At a press conference this morning, Mayor Mike McGinn reiterated his request that City Attorney Pete Holmes be "ethically screened," or barred from participating in future talks between city officials and the court monitor tasked with ensuring that the Seattle Police Department take steps to curb its pattern of using excessive force with suspects, as well as biased policing.
"I would expect [Holmes] to do this," McGinn said. "It’s the right decision here."
The back story is a bit confusing. Here's the Cliff Notes: The city and court monitor are in the midst of negotiating the monitoring plan for SPD—including setting parameters for new police training, timelines for implementing that training, and follow-up audits. Bobb proposed a plan, Chief Diaz proposed a counter plan (which mayor McGinn calls "more aggressive" than Bobb's), and then, according to McGinn, Holmes sent an unprompted letter to Bobb—"not on behalf of us," McGinn says—proposing his own plan, which somehow allegedly breached "confidential conversations" to Bobb. (Again, Holmes denies this and none of the plans have been released to the public yet, which muddies everything.)
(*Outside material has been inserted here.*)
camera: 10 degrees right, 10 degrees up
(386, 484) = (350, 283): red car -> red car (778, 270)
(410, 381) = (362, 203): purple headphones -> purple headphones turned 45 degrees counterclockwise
"If he’d like to be an advocate, he can be that advocate," McGinn says of Holmes. "In this case, we need an attorney that will respect confidences."
However, it seems that Holmes isn't planning on kowtowing to the mayor's request. A press release from his office sent today states:
City Attorney Pete Holmes will not screen himself from representing the City in this case. The City Charter gives the City Attorney supervisory control of all litigation and, although the City has entered a consent decree with the U.S. Department of Justice, this remains a pending lawsuit under the supervision of a federal judge. Mr. Holmes has violated no client confidences or breached any ethical obligations to his client, the City of Seattle. Mr. Holmes communicated his position to the mayor’s legal counsel in a private letter today.
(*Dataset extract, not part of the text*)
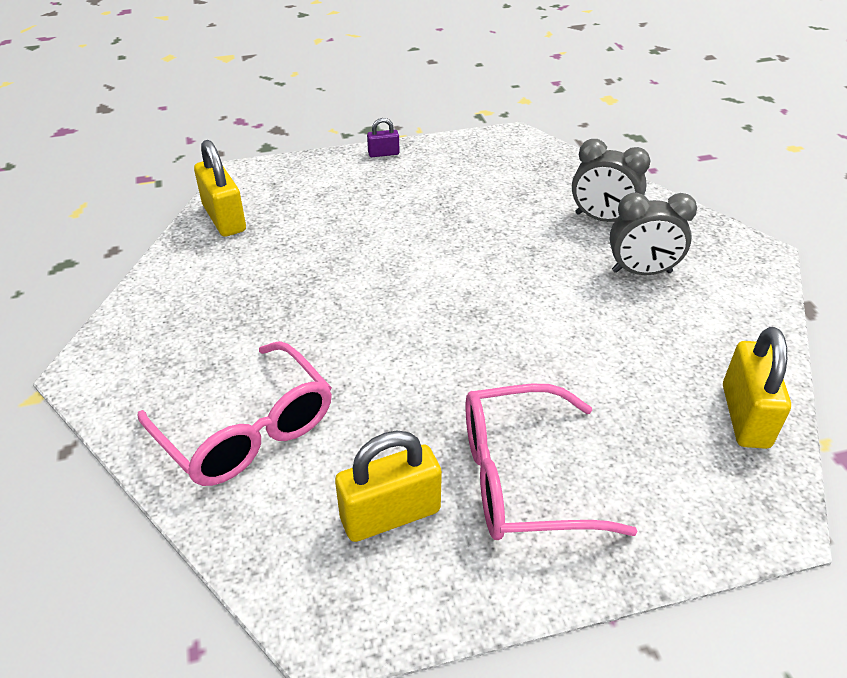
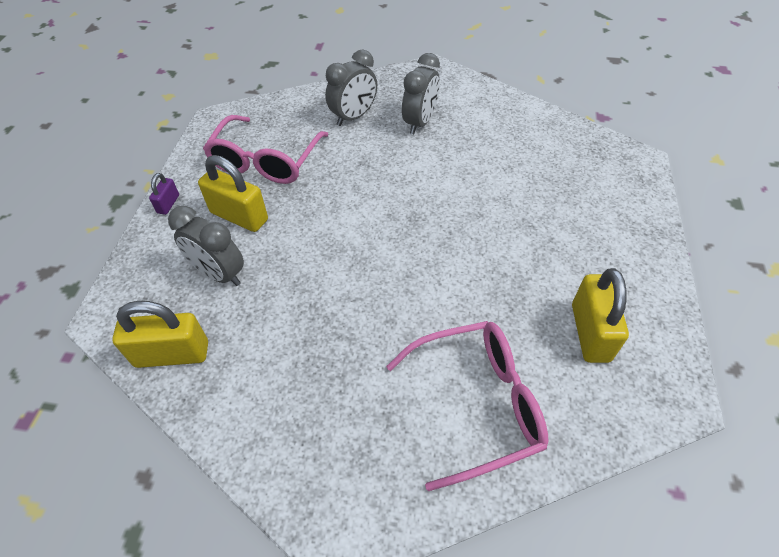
camera: 65 degrees left, 10 degrees up
(320, 211) = (219, 274): none -> grey clock
(523, 478) = (579, 251): pink glasses -> pink glasses (266, 161)
(745, 416) = (563, 136): yellow padlock -> yellow padlock (239, 216)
Which basically means this situation has de-evolved into a staring contest at high noon between political nerds. McGinn has few options if he wants to press the issue: he can let it go, he can lodge a bar complaint against Holmes (something he said this morning he wouldn't do), or he can bring the issue up before a federal judge during the city's next consent decree hearing, scheduled for March 12.